Microsoft’s “solution,” such as it is, is to plug a headset into your Xbox controller and use that to give commands to Cortana. This is a very different experience to the ambient style found with Alexa or Google Home, and if Microsoft thinks that donning a headset just to get Netflix to pause or wake the Xbox up so that I can watch something while cooking dinner is a reasonable suggestion, I’ve got news: it ain’t.
It makes for a very strange gap; while on the one hand the Windows, Bing, and Research divisions of Microsoft are investing heavily in Cortana and machine learning to build an ever-richer, more capable digital agent, the Xbox team has killed off what was arguably one of the most natural and convenient ways of actually using that agent. I could live without the cameras and motion input—my New York apartment isn’t big enough for that style of gaming anyway, so it has never been my priority—but for the life of me I can’t understand why the Xbox One S and Xbox One X do not include a built-in far-field array microphone so that they can continue to support voice commands from across the room, even without a Kinect attached.

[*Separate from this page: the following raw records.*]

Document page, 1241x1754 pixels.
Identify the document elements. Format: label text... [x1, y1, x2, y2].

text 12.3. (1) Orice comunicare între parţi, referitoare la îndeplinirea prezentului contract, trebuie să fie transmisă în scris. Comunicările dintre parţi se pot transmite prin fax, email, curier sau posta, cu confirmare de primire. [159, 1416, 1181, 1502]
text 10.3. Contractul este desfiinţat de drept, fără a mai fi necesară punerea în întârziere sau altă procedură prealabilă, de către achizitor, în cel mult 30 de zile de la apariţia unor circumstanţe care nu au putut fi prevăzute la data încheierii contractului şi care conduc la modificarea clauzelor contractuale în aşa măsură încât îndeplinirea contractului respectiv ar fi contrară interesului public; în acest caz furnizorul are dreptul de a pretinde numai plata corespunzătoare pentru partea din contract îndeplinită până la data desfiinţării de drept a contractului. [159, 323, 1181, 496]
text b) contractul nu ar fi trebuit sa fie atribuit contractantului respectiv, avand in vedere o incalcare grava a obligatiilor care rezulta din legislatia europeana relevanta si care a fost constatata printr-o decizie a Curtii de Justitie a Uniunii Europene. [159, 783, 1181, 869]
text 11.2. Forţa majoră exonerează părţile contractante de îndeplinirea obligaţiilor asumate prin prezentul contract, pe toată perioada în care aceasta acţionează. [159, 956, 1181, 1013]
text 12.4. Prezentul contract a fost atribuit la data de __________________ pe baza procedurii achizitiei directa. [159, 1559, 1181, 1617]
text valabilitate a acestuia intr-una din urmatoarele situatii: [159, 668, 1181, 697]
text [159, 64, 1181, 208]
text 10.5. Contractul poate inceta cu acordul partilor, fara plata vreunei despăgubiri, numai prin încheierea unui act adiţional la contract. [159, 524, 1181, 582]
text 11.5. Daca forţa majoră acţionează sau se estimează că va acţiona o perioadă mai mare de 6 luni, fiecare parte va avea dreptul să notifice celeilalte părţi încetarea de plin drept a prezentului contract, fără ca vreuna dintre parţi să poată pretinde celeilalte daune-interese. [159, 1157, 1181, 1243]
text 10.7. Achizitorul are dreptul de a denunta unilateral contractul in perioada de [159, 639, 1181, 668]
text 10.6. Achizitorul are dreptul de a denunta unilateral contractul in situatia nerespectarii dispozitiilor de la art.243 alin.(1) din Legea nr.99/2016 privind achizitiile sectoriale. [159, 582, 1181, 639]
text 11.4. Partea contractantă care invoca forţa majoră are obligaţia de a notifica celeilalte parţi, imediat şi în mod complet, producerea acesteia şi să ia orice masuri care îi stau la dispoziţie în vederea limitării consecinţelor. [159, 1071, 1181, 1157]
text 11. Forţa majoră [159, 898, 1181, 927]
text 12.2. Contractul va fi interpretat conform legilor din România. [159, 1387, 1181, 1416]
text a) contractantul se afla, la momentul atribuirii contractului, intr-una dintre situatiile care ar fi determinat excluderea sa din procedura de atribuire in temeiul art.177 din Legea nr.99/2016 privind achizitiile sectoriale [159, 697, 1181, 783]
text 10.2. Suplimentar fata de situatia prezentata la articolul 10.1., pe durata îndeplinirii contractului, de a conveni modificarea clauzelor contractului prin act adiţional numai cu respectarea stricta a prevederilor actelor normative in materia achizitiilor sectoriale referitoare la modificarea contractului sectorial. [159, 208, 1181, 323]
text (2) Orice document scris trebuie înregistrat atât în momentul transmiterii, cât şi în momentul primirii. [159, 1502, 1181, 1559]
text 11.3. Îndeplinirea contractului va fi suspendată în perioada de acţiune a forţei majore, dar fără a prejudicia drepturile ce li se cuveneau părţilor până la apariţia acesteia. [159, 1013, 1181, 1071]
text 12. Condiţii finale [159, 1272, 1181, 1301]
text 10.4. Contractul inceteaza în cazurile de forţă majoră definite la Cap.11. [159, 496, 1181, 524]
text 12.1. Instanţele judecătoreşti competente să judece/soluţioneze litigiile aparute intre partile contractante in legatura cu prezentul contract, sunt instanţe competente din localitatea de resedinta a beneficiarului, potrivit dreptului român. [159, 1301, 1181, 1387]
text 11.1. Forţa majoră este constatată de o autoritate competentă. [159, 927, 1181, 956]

The technology isn’t the only part of the Kinect that will stick around; so too will the conceptual difficulties. Voice controls remain frustratingly inflexible, and the success or failure of augmented and virtual reality will depend not only on developers producing compelling software to take advantage of the hardware but also on producing the metaphors and idioms to make this software feel familiar and predictable. Motion control is difficult, especially on the whole-body scale. Compared to our fingers, our bodies move slowly and imprecisely, and room-scale VR games especially need to be sensitive to this, just as Kinect titles did. We have better motion controllers today, but we still lack the ability to track individual finger movements.
The industry is investing heavily in AR and VR technology, but nobody can yet claim to have solved the human interaction side of things. There’s still every chance that the fate of VR, AR, and even voice controls could ultimately mirror that of the device that was in so many ways their precursor.